The post boxes in Howstrake are of interest in that they indicate the development of the area. That with the earliest Royal cypher was formerly known as Onchan Harbour and was numbered 126. It is built into the wall near to the gate lodge of the former Majestic Hotel and bears the cypher "VR". It is reputed to have been installed in about 1900. As there were only three houses and the Howstrake farm in the immediate vicinity at the turn of the century, it would seem an unlikely location for a box in Victoria's reign. It may have been intended to serve the guests at the Douglas Bay Hotel but, in that case, a box at Port Jack would have been more convenient. In 1991 it was one of only a few remaining boxes in the Island which carried the monogram of Queen Victoria. This box is now known as MAJESTIC HOTEL and numbered 37. A further box bearing the "VR" cypher is at Groudle Station. It was originally numbered 113 but is now 94. This was installed in 1903 after Victoria's death, and is an example of the use of existing stocks of boxes after a sovereign's death. The box at the foot of Royal Avenue, un-named and numbered 38, has the "E VII R" cypher, (1901 - 1910). That at Groudle Road, numbered 36, bears the "G VI R" cypher, (1936 - 1952). The box at Port Jack is known as ROYAL AVE P.O., has the "E II R" cypher and is numbered 39. With the exception of George V, all crowned monarchs are represented in Howstrake within a radius of perhaps half a mile.

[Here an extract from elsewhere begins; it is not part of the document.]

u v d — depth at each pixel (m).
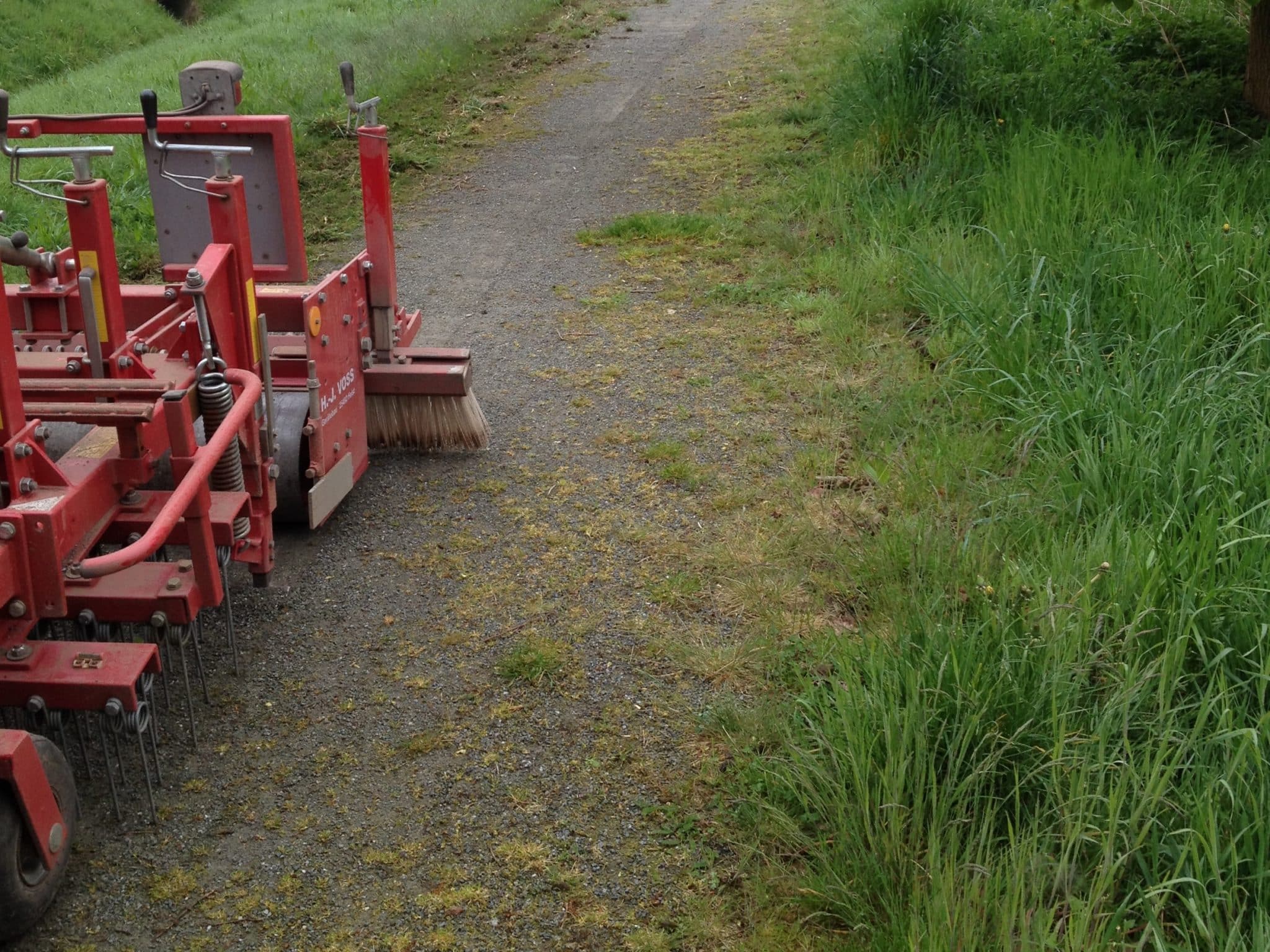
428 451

An unusual box, said to have been erected in about 1948, may be seen a little to the right of the entrance to the former Douglas Bay Hotel. This is set into the wall, and although painted red like an official box, is marked "PRIVATE LETTER BOX. DOUGLAS BAY HOTEL". The door has no aperture for inserting letters and presumably was used for bulk mail either to or from the hotel.

From 1894 the Post Office's bulk mail was carried by the Tramway Company as far as Laxey. A further contract of 1903 extended this mail carrying function on to Ramsey. The contract was won in competition with the steam railway and the electric tramway's proposal that their conductors should collect the mail from post boxes along their line may have tipped the balance in their favour. The conductors were sworn in as auxiliary postmen to carry out these duties. Two of the boxes involved were in Howstrake, the Groudle box, from about 1903, and after the start of the 1939 war the box at Onchan Harbour came into the scheme. Collections ceased on 9th September 1972 as a result of the reductions in the Winter operating schedules introduced by the tramway company.

The Onchan Internment Camp had its own postal arrangements. The internees were permitted limited amounts of mail which were subjected to censorship. The Onchan camp was known as "O CAMP" and outgoing mail was stamped "O CAMP POST OFFICE - ONCHAN IOM", or, "ONCHAN INTERNMENT CAMP. CAMP POST OFFICE", in each case with a date. Such mail often reached its destination amazingly quickly. One item sent from Onchan on 19th December 1941 arrived in Italy on 9th January 1942.